- DOCUMENT PASSAGE:
--- START ---
Conf/CfP - Italian Fantastika: Re-Imagining Identity via the Speculative Fictions of the Italian Diaspora, 2022, US

Publish Date: Jun 29, 2022

Deadline: Jul 22, 2022

Speculative fictions, writ large, call on their readers to ask “what if,” to consider possibilities too difficult or too emotional for verisimilitudinous treatment.  Wayne Booth and Martha Nussbaum have considered this potential an ethical strength of fiction–an ability to work out knotty or nuanced questions of right and wrong. Bruno Bettelheim and the Frankfurt School saw many uses of enchantment. Ytasha Womack, Donna Haraway, and Sianne Ngai have theorized narrative as a technology for imagining more just political orders. In light of these critical traditions, this book seeks to investigate whether speculative fictions are a vehicle for examining Italian diasporic identities and the implications of those identities in a broader world. It also asks what Italian cultures in diaspora have to teach us about fantasy, science fiction, and horror today.
The editors of this anthology are interested in Italian/American science fiction, fantasy, and horror multimedia narratives - which we will signify collectively as “fantastika” - as a means of exploring the present and future of Italian ethnic and cultural identity and in expanding the academic field of Italian Diaspora Studies. This project has the potential to reorient thinking about Italian Studies away from primarily nostalgic modes into more forward-looking territory, as well as to encourage a consideration of fantastika’s potential of serving as an alternative storytelling paradigm to realism, the default mode of immigrant and diaspora narrative. The editors chose the term fantastika to represent genres such as horror, science fiction, and fantasy, and are interested in essays that examine works produced in a variety of media, including books, films, television and streaming shows, comic books, video games, and other forms of visual art. To place these American works in their proper context, we will also include research considering fantastika produced in Italy and its legacy both in its country of origin and abroad. Significantly, the term “fantastika” comes from Russian and Polish science fiction scholarship and has been popularized domestically by John Clute in the essay “Fantastika in the World Storm,” from Pardon this Intrusion.
--- END ---
- SUPPLIED MATERIAL:
--- START ---
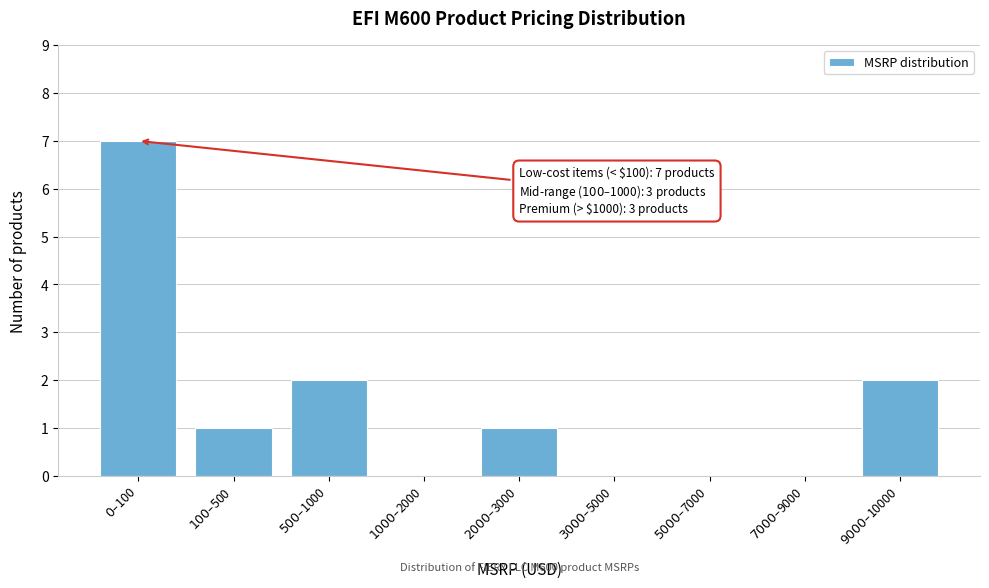

What is the sum of all values?

13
--- END ---
State whether each statement agrees with the call for papers on Italian fantastika, answering yes or no and quoting the words from that call for papers that decide it.
1. The editors intend to include research on fantastika produced in Italy.
2. The term "fantastika" originated in French science fiction scholarship.
3. The editors want essays that examine books only.
The listing has no connection to the call for papers on Italian fantastika.

1. Yes: "we will also include research considering fantastika produced in Italy and its legacy both in its country of origin and abroad"
2. No: "the term “fantastika” comes from Russian and Polish science fiction scholarship"
3. No: "including books, films, television and streaming shows, comic books, video games, and other forms of visual art"